In anticipation of this criticism, Shapiro, Ruttenberg, and Leigh close the paper with a stark reminder of the inherent limitations standard economics:

It is simply not possible to account for the permanent life-changing aspects of the tragedies associated with the three products we have studied. Psychological trauma and physical suffering are not measured, nor are other burdens that cannot be monetized. This limitation does not make these “costs” any less real to those who suffer them. An incalculable value of the tort system is to protect many families against the pain, grief, and suffering caused by dangerous products.  

Some other notes on the panel discussion:

 

David Michaels (GW-SKAPP) noted the common thread in the Ford/Firestone, Baycol, and ATV examples – each is a case of regulatory failure. If properly funded and given adequate statutory authority, NHTSA, FDA, and CPSC might have prevented the products from reaching consumers.

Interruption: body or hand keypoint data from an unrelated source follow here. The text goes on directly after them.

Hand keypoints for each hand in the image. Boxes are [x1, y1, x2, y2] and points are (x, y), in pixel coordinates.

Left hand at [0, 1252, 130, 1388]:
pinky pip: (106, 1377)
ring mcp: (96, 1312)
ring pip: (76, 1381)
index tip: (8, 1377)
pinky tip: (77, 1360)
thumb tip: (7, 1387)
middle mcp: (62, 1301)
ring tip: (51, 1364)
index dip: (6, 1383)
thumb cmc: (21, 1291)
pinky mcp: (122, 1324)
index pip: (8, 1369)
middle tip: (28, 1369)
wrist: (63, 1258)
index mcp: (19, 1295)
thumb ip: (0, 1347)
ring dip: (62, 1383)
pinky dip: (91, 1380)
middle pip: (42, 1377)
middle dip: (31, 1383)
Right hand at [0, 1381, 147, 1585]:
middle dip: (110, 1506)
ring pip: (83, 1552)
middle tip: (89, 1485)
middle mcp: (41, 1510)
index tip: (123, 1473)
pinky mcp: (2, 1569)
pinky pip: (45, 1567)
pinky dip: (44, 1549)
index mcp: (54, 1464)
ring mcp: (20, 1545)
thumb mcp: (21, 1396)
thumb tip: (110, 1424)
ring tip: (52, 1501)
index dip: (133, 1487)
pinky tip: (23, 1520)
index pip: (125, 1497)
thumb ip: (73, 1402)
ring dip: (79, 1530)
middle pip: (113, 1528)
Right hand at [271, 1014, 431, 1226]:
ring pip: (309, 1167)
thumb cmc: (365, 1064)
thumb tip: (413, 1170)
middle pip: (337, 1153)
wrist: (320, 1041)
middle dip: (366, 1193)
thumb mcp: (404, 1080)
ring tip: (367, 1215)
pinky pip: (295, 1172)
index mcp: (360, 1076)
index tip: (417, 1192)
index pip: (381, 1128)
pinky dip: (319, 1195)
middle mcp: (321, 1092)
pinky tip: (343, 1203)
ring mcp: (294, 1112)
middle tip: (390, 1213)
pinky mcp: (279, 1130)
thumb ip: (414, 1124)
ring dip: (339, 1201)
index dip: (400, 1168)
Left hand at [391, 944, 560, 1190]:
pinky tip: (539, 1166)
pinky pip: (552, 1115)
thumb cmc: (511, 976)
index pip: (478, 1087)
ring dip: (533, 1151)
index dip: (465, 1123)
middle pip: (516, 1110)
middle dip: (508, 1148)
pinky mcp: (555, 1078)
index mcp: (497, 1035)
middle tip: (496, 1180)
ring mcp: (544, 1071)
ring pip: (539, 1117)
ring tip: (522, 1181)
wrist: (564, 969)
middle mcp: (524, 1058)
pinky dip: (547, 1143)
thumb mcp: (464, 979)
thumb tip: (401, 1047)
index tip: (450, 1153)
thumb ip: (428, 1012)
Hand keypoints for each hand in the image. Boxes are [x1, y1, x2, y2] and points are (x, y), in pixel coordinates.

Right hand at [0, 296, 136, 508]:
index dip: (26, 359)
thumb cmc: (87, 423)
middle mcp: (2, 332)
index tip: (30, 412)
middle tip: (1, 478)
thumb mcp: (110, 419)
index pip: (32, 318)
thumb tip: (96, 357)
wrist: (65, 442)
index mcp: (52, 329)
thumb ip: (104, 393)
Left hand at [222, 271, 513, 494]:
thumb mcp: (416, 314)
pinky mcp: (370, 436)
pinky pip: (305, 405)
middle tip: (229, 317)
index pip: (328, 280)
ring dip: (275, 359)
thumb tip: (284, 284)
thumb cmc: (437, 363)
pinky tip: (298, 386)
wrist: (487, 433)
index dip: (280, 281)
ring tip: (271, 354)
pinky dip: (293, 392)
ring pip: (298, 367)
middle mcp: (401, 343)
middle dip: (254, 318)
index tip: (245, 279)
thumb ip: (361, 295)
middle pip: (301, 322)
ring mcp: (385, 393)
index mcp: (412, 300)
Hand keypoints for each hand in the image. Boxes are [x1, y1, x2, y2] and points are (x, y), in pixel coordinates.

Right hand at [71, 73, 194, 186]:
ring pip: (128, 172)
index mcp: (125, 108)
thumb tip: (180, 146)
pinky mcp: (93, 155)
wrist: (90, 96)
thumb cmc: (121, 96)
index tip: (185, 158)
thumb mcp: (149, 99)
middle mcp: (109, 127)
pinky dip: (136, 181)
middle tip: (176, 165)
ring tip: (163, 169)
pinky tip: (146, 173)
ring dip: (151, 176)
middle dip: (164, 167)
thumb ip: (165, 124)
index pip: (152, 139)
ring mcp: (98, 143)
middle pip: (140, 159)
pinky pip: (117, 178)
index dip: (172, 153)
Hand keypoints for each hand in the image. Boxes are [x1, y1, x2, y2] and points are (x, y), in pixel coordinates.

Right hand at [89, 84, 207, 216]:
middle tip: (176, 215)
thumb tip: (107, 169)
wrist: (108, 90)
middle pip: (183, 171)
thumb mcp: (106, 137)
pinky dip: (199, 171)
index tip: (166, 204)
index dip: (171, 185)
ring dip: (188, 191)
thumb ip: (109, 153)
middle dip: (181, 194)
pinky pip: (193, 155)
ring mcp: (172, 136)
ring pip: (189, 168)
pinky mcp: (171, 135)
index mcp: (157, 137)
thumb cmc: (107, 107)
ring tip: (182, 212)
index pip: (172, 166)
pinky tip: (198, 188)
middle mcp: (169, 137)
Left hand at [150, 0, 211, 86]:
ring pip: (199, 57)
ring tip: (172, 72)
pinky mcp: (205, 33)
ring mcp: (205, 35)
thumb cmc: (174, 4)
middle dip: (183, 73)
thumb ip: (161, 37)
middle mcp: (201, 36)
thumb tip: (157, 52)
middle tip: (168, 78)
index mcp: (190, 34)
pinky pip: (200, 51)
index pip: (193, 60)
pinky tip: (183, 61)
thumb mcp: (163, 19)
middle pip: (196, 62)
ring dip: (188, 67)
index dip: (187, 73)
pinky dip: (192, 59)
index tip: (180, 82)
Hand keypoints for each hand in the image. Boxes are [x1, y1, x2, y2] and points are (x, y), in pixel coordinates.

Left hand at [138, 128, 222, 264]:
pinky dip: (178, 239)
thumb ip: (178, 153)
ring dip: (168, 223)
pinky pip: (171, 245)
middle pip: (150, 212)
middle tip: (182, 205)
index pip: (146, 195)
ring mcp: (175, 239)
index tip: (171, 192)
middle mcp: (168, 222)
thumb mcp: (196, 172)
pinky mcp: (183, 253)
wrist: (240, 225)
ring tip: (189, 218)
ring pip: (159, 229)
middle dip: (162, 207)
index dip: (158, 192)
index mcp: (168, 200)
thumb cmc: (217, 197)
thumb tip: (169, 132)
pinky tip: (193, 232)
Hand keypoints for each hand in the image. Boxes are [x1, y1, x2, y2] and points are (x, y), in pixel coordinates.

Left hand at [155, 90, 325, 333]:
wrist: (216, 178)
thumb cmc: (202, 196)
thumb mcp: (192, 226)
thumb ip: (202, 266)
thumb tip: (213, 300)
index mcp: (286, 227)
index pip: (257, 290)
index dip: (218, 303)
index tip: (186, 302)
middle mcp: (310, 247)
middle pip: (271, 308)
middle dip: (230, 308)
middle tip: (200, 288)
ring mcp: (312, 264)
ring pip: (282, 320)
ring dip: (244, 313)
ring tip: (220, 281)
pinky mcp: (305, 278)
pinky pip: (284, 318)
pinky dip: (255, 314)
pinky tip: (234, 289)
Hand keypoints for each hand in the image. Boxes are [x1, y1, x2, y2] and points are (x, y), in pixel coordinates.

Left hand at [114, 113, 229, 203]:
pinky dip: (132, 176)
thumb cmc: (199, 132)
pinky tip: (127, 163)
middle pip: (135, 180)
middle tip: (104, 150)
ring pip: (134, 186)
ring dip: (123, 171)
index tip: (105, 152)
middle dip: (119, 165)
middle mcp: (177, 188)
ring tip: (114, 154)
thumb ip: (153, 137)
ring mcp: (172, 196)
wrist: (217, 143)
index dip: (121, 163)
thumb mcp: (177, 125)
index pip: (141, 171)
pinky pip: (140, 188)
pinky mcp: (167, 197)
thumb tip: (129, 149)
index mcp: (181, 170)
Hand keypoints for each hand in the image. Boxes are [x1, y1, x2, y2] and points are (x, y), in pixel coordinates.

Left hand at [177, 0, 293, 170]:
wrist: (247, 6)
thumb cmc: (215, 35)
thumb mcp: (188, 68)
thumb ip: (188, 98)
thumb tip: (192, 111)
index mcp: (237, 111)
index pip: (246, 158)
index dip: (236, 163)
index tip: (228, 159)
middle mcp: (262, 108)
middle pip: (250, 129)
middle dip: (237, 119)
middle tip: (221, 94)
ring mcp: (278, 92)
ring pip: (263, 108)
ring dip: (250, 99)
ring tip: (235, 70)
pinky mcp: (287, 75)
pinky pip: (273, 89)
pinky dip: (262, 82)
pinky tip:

But the agencies’ failures necessitated reliance on the tort system to get the products off the market.

 

Joanne Doroshow (Center for Justice and Democracy) noted that the paper takes an important step toward providing better answers to questions about how much dangerous products really cost society, and who is paying when dangerous products cause injuries. She highlighted the conclusion of the paper, which makes the important point that, without the tort system, many costs of dangerous products will be shifted to the public through Medicaid, Medicare, and Social Security.

 

Lucinda Finley (SUNY Buffalo Law) spoke about some of the “enjoyment-of-life” activities that are not addressed in the paper. She also focused on the danger of the “tort reform” movement: the costs of injury from dangerous products will continue to plague us, regardless of the tort system’s ability to shift those costs to manufacturers.

 

Neil Vidmar (Duke Law), who has done some empirical work of his own in the tort field, argued that the COI numbers were definitely on the low side, citing data he’s obtained about tort settlements in Florida. As an example, he noted that the authors estimated that a severe brain injury to a child cost $544,000; but he’s seen settlement payouts ranging from $672,000 up to $1.3 million.